▶ **SHORT PROBLEM**: Please print each of the rows below word for word, with no changes.

▶ **DATA EXTRACT**:
:::
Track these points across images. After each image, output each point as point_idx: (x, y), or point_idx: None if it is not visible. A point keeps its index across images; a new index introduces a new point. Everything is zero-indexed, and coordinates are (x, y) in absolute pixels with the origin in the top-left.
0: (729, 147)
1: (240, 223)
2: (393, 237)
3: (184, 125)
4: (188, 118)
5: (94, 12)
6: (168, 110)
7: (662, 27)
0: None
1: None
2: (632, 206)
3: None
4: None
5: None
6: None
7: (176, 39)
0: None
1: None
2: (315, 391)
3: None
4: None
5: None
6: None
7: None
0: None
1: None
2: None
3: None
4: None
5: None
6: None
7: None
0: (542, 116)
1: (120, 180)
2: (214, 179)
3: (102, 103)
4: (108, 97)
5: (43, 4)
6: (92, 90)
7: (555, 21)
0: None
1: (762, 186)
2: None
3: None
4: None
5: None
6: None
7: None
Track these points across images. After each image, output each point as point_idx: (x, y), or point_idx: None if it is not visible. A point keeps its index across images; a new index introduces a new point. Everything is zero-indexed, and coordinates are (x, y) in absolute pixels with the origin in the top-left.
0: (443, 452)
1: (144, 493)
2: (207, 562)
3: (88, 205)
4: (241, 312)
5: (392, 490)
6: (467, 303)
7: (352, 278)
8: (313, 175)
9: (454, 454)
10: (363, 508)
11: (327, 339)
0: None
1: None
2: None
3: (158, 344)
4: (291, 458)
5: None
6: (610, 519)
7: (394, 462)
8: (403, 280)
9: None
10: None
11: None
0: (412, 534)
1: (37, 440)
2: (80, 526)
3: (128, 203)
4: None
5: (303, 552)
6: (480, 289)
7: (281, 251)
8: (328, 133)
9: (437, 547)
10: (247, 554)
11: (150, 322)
:::
▶ **WRITTEN RESPONSE**:
Track these points across images. After each image, output each point as point_idx: (x, y), or point_idx: None if it is not visible. A point keeps its index across images; a new index introduces a new point. Everything is zero-indexed, and coordinates are (x, y) in absolute pixels with the origin in the top-left.
0: (729, 147)
1: (240, 223)
2: (393, 237)
3: (184, 125)
4: (188, 118)
5: (94, 12)
6: (168, 110)
7: (662, 27)
0: None
1: None
2: (632, 206)
3: None
4: None
5: None
6: None
7: (176, 39)
0: None
1: None
2: (315, 391)
3: None
4: None
5: None
6: None
7: None
0: None
1: None
2: None
3: None
4: None
5: None
6: None
7: None
0: (542, 116)
1: (120, 180)
2: (214, 179)
3: (102, 103)
4: (108, 97)
5: (43, 4)
6: (92, 90)
7: (555, 21)
0: None
1: (762, 186)
2: None
3: None
4: None
5: None
6: None
7: None
Track these points across images. After each image, output each point as point_idx: (x, y), or point_idx: None if it is not visible. A point keeps its index across images; a new index introduces a new point. Everything is zero-indexed, and coordinates are (x, y) in absolute pixels with the origin in the top-left.
0: (443, 452)
1: (144, 493)
2: (207, 562)
3: (88, 205)
4: (241, 312)
5: (392, 490)
6: (467, 303)
7: (352, 278)
8: (313, 175)
9: (454, 454)
10: (363, 508)
11: (327, 339)
0: None
1: None
2: None
3: (158, 344)
4: (291, 458)
5: None
6: (610, 519)
7: (394, 462)
8: (403, 280)
9: None
10: None
11: None
0: (412, 534)
1: (37, 440)
2: (80, 526)
3: (128, 203)
4: None
5: (303, 552)
6: (480, 289)
7: (281, 251)
8: (328, 133)
9: (437, 547)
10: (247, 554)
11: (150, 322)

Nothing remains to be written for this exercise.